By Carlos Martinez
The U.S. has made human rights a central component of its foreign policy since the Jimmy Carter administration (1977-81). Carter, seeking to improve the international image of the U.S. in the aftermath of the Viet Nam War, criticized human rights abuses and the lack of political freedoms in various U.S.-allied dictatorships, including Chile and Nicaragua. Such criticisms were designed not only to enhance the reputation of the U.S. internationally but also to buttress and give credibility to its ongoing ideological warfare against the socialist world.
Taking up residence in the White House in 1981, Ronald Reagan—a Cold Warrior par excellence—shifted the human rights spotlight away from America’s geostrategic allies and toward its enemies, particularly the Soviet Union. The Soviet Union’s refusal to implement a Western-style parliamentary system was painted as the quintessential abuse of human rights, and was used to rally support for the Reagan administration’s “full-court press” hybrid warfare against the socialist camp and the Global South. Ironically, this included propping up some of the world’s most violent and repressive regimes, including in apartheid South Africa.

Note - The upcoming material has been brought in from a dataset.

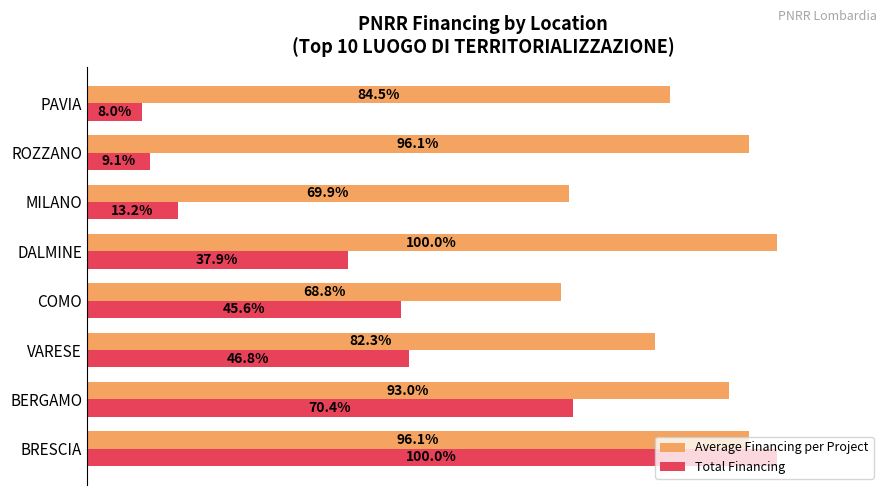

At which label does Average Financing per Project reach its peak?

DALMINE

Since then, the conversation on human rights—at least in the West—has been whittled down to the discussion on a specific set of individual political rights. This narrative is framed in such a way that the leading capitalist countries appear as the poster children of human rights; conversely, countries with alternative political models are pariahs.
The current barrage of propaganda about alleged human rights abuses in Xinjiang Uygur Autonomous Region also has a very clear purpose: winning popular approval for the U.S.-led new cold war against China. This war has nothing whatsoever to do with promoting human rights—and certainly nothing to do with the human rights of Muslims, given the role the imperialist powers have played in majority-Muslim countries such as Iraq, Libya, Syria, Afghanistan, Iran, Palestine, Yemen and Somalia. The purpose of the new cold war is, rather, to slow down China’s rise, to prevent China from becoming a major power; to prevent the emergence of a multipolar system of international relations; to preserve the U.S.-led imperialist system.
When examined through the lens of international law, however, human rights are much broader than the narrow set of issues now framed by the West. The Universal Declaration of Human Rights, adopted by the UN General Assembly in 1948, speaks of several different branches of human rights, including the right to live in dignity, freedom of thought, freedom of religion, freedom from discrimination; the right to food security and housing security; and the right to work, education, healthcare, clean water and modern energy.
To many people, particularly in the developing world, socio-economic rights are foundational, and they provide the indispensable basis for other rights.
Sovereign development: The definition of human rights was expanded in 1986 at the UN General Assembly to include the right to development: “All peoples shall have the right to their economic, social and cultural development with due regard to their freedom and identity and in the equal enjoyment of the common heritage of mankind.” The right to development includes “the full realization of the right of peoples to self-determination” and recognizes that “states have the primary responsibility for the creation of national and international conditions favorable to the realization of the right to development.”
As such, national self-determination and sovereign development—the right of each country to choose its own development model—are a pillar of human rights as properly understood in the modern era.
China provides a valuable example. China in 1949 was one of the poorest countries in the world. Its human rights situation was disastrous: Millions of people routinely died in famines; the majority of its people were undernourished and lacked access to basic healthcare and education. Nor did they have even basic political and democratic rights.
The principal reason for this parlous state of affairs is that, for a century, China had been denied the right to sovereign development. Foreign powers, starting with Britain in 1840, had actively imposed “underdevelopment” on China. These foreign powers—most notably Britain, Japan, the U.S., Russia and France—were intent on profiting from China, and had no interest whatsoever in the human rights of the Chinese people.
It was the Chinese revolution, and the founding of the People’s Republic of China in 1949, that created the space for sovereign development.